Task details
Could you please return each line of the data that has the word "Adhes"?

BEGIN Records supplied

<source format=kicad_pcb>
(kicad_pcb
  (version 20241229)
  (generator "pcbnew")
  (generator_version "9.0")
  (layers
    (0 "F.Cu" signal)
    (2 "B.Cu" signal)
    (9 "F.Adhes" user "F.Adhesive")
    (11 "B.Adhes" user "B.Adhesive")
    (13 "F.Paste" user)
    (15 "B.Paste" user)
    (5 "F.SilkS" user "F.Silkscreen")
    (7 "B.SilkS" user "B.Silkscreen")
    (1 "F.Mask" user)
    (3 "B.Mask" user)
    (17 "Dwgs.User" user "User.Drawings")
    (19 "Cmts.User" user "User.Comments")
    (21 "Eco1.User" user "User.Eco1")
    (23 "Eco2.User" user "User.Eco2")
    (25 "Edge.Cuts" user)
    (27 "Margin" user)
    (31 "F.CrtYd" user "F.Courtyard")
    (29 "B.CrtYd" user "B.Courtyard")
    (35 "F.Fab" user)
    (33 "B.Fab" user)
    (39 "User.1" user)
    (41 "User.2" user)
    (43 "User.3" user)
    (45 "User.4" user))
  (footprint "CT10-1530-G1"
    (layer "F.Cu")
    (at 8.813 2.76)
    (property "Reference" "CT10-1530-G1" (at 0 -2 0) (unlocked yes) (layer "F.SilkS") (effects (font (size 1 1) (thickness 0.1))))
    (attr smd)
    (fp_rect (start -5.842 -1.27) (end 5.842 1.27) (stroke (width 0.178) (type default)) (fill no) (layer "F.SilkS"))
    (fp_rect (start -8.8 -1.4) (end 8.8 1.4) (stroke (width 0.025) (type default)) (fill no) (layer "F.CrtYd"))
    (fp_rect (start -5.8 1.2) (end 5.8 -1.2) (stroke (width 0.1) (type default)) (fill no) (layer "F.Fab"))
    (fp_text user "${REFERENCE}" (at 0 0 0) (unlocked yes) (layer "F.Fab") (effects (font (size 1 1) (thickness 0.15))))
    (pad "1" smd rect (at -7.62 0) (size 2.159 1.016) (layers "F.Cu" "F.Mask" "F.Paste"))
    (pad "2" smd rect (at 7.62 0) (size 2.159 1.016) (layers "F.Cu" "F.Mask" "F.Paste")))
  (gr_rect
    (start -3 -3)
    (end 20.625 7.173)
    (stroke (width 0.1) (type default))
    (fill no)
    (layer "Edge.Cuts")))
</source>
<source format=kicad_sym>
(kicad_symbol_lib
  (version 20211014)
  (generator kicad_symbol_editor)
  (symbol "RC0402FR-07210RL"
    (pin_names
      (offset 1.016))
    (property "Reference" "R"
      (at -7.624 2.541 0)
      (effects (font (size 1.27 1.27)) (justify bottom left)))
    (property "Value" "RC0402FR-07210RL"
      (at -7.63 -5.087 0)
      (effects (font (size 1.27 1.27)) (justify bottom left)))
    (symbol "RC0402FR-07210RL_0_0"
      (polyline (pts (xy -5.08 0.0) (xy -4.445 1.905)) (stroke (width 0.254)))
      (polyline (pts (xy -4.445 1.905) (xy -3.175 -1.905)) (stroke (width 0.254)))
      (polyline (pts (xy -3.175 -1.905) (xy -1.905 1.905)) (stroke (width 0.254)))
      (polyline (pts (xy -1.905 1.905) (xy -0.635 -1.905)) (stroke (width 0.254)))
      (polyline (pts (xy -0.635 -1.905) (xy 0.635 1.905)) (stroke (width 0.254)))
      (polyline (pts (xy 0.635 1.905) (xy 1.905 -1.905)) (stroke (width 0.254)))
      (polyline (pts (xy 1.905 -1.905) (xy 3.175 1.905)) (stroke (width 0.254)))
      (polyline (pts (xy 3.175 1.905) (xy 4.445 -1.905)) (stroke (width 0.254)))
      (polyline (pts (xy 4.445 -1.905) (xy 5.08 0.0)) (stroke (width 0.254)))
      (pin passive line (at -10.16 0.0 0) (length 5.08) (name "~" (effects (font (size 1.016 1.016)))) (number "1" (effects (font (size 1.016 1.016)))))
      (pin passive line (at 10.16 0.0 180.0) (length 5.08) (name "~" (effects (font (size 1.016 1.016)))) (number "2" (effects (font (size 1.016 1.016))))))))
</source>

END Records supplied

Exercise response
    (9 "F.Adhes" user "F.Adhesive")
    (11 "B.Adhes" user "B.Adhesive")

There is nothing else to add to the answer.